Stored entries
=======

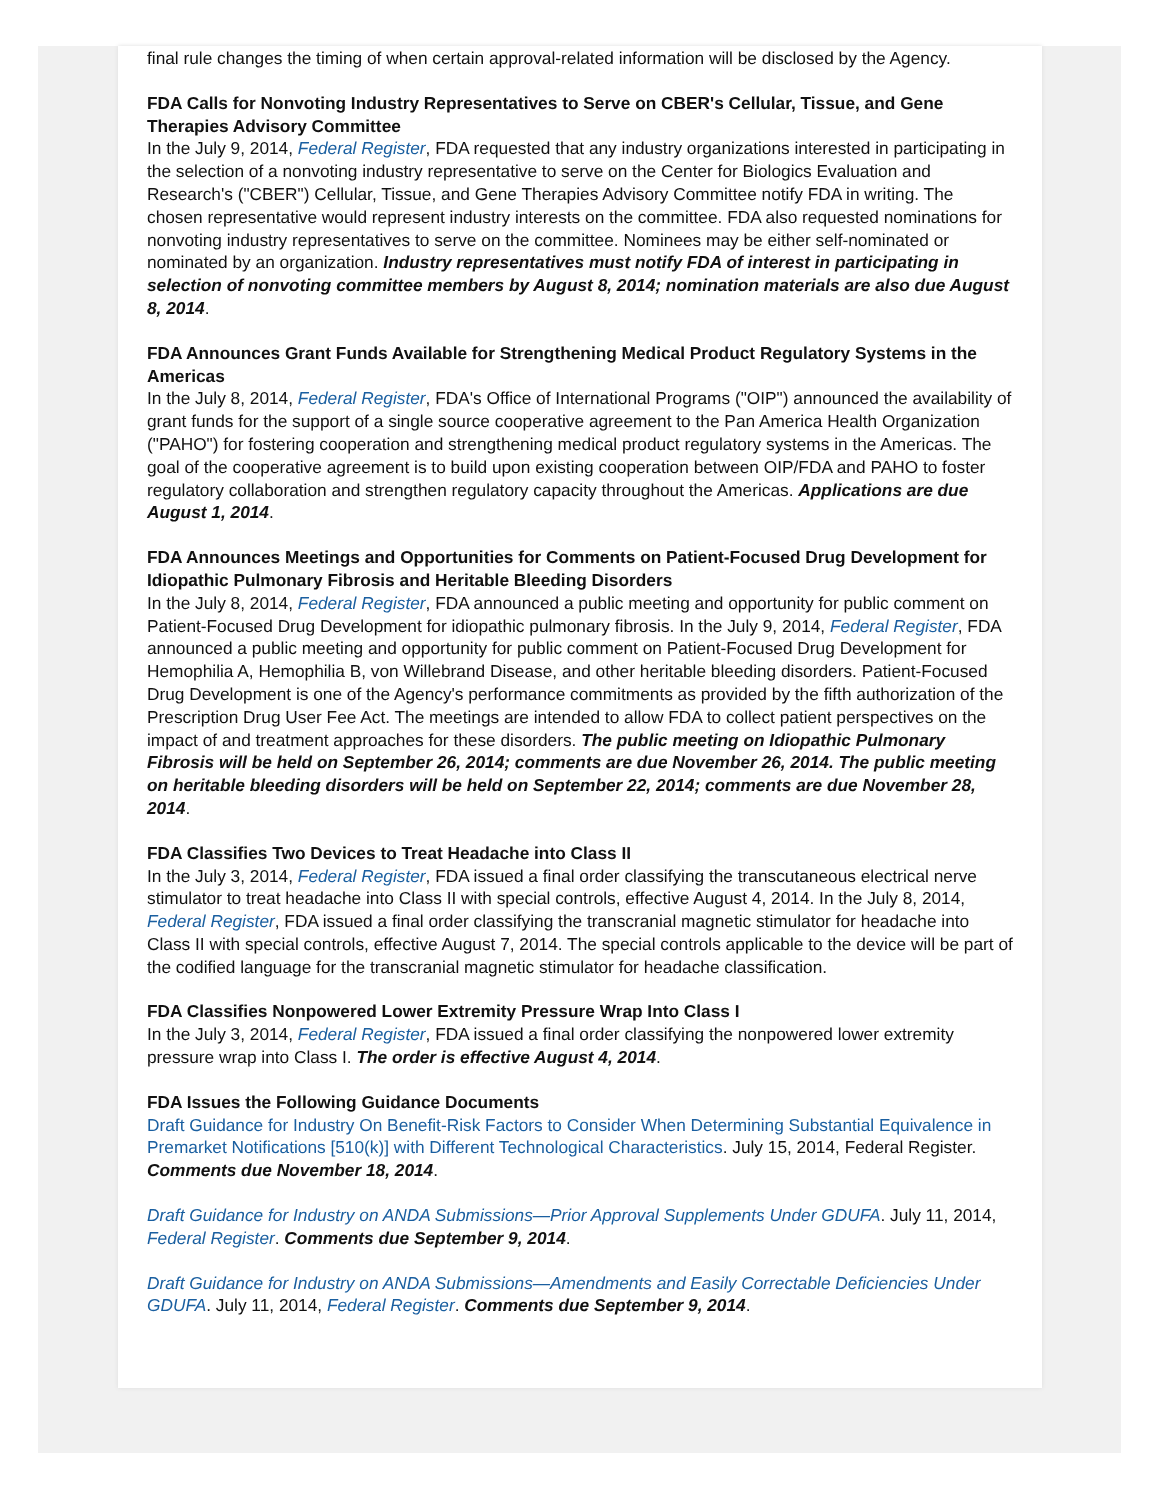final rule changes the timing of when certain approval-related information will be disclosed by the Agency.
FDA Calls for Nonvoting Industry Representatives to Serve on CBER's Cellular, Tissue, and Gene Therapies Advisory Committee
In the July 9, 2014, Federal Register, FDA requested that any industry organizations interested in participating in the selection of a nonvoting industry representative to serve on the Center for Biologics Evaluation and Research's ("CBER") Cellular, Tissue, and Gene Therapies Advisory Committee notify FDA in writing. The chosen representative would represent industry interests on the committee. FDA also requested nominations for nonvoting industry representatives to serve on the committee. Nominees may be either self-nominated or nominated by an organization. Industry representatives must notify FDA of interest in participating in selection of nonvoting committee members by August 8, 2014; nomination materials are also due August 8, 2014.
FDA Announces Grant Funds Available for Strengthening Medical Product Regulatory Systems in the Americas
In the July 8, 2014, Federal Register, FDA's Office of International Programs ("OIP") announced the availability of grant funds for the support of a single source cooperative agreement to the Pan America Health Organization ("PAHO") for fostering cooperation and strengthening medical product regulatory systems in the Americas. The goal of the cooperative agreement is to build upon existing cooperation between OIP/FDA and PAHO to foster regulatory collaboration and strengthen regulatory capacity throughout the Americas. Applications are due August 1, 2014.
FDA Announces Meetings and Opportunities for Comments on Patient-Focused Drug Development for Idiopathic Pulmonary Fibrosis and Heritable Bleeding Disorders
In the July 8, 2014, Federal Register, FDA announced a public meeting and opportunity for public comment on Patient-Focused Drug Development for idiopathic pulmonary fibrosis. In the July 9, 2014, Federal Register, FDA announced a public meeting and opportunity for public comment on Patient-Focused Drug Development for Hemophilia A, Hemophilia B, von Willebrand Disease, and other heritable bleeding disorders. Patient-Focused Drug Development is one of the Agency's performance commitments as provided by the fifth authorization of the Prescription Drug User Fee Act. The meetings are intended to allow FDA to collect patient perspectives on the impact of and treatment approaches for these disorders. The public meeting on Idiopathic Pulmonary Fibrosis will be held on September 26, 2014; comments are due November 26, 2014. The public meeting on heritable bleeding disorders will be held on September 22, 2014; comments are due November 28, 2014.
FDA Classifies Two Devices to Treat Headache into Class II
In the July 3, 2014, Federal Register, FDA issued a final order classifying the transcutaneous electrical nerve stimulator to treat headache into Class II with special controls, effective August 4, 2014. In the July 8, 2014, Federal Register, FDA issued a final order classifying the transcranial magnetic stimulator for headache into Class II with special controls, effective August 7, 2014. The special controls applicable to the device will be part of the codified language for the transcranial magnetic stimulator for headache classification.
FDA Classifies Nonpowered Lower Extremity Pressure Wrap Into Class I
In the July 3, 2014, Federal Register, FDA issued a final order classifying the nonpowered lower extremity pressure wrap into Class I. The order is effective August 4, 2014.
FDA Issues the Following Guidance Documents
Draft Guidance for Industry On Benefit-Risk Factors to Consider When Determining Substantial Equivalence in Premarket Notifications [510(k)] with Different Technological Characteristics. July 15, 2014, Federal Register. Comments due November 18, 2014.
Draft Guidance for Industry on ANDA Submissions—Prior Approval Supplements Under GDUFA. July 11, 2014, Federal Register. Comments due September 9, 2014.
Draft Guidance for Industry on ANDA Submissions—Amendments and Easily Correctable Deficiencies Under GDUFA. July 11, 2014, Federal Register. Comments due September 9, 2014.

=======

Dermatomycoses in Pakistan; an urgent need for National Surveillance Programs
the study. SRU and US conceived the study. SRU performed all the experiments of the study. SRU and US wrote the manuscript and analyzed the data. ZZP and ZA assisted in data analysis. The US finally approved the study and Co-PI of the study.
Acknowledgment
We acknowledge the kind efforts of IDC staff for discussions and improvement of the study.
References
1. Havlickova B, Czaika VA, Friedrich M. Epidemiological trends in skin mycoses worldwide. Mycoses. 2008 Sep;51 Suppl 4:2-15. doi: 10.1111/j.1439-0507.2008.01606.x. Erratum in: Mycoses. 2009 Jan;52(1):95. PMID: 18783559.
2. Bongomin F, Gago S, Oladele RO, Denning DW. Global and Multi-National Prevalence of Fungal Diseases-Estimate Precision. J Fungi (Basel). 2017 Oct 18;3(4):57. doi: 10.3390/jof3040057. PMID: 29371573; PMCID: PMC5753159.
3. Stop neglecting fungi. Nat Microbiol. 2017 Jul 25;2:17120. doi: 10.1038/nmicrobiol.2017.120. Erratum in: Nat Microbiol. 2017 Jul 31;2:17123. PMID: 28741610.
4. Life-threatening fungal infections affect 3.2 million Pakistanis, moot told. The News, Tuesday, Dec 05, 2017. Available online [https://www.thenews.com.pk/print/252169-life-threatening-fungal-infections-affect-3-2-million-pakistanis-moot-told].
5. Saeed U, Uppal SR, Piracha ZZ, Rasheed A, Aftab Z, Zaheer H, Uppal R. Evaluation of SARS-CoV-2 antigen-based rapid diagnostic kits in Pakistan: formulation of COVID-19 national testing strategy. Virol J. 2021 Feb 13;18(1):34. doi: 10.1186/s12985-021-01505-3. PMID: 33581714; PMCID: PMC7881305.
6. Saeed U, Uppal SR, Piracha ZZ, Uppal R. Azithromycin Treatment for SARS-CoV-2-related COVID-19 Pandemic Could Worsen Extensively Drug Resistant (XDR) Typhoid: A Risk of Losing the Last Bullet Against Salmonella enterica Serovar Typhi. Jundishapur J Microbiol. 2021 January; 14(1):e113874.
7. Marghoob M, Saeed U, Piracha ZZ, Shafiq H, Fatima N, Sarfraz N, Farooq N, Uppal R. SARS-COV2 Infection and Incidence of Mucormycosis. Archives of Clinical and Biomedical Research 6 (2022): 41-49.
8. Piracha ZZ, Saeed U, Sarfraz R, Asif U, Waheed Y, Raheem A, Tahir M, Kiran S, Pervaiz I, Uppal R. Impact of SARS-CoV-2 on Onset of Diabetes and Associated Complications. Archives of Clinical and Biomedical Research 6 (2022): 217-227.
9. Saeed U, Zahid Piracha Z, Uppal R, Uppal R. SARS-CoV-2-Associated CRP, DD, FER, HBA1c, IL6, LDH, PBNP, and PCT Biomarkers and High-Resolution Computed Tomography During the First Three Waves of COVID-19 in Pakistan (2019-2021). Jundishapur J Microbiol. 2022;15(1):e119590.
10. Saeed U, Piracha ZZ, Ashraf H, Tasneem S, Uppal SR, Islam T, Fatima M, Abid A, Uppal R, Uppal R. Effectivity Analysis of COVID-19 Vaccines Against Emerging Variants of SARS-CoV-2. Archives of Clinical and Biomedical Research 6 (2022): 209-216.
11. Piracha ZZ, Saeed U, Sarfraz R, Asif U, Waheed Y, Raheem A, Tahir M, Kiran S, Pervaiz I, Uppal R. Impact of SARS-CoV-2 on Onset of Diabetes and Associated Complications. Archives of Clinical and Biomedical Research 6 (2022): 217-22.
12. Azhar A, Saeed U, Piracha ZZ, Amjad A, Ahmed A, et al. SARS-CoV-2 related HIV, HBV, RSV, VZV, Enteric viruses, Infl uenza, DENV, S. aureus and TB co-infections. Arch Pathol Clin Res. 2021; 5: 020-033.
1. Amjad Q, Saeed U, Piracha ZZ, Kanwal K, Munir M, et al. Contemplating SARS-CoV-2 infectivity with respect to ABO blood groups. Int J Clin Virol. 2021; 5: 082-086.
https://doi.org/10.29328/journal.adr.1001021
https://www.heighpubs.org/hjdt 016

=======

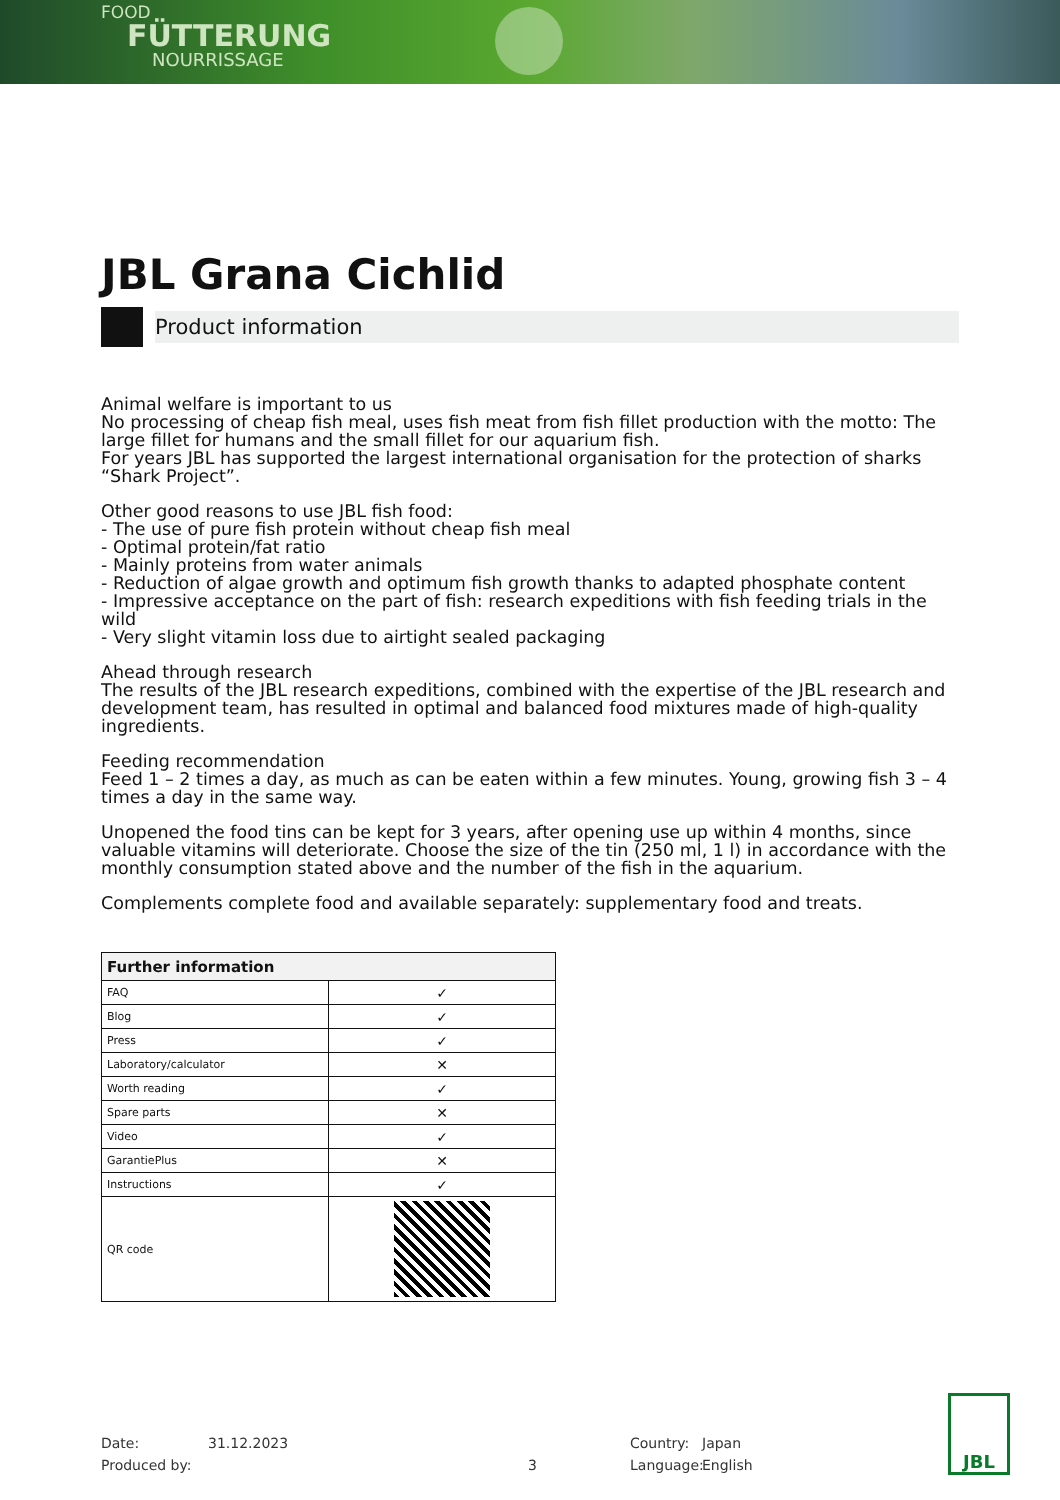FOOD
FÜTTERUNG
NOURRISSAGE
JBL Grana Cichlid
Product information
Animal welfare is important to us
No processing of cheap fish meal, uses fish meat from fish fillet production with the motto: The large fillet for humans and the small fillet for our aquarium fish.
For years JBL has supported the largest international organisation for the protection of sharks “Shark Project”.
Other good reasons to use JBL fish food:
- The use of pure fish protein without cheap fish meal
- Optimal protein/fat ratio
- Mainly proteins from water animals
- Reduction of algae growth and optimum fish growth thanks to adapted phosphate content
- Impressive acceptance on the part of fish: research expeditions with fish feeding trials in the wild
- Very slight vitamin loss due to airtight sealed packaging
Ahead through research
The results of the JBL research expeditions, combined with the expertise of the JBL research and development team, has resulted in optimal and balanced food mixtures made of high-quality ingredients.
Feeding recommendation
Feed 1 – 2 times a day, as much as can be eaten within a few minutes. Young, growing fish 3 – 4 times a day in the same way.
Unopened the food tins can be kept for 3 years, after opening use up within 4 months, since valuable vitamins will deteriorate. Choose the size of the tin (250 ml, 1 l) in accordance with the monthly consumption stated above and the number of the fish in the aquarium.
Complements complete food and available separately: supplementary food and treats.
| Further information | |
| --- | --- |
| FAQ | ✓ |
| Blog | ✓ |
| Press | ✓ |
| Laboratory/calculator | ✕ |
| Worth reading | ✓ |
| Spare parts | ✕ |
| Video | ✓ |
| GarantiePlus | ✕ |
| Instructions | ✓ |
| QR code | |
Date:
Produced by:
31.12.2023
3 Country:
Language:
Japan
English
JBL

=======

> _What is required_
Copy out each line in the preceding records that contains "PMCID".

> _Output of the task_
2. Bongomin F, Gago S, Oladele RO, Denning DW. Global and Multi-National Prevalence of Fungal Diseases-Estimate Precision. J Fungi (Basel). 2017 Oct 18;3(4):57. doi: 10.3390/jof3040057. PMID: 29371573; PMCID: PMC5753159.
5. Saeed U, Uppal SR, Piracha ZZ, Rasheed A, Aftab Z, Zaheer H, Uppal R. Evaluation of SARS-CoV-2 antigen-based rapid diagnostic kits in Pakistan: formulation of COVID-19 national testing strategy. Virol J. 2021 Feb 13;18(1):34. doi: 10.1186/s12985-021-01505-3. PMID: 33581714; PMCID: PMC7881305.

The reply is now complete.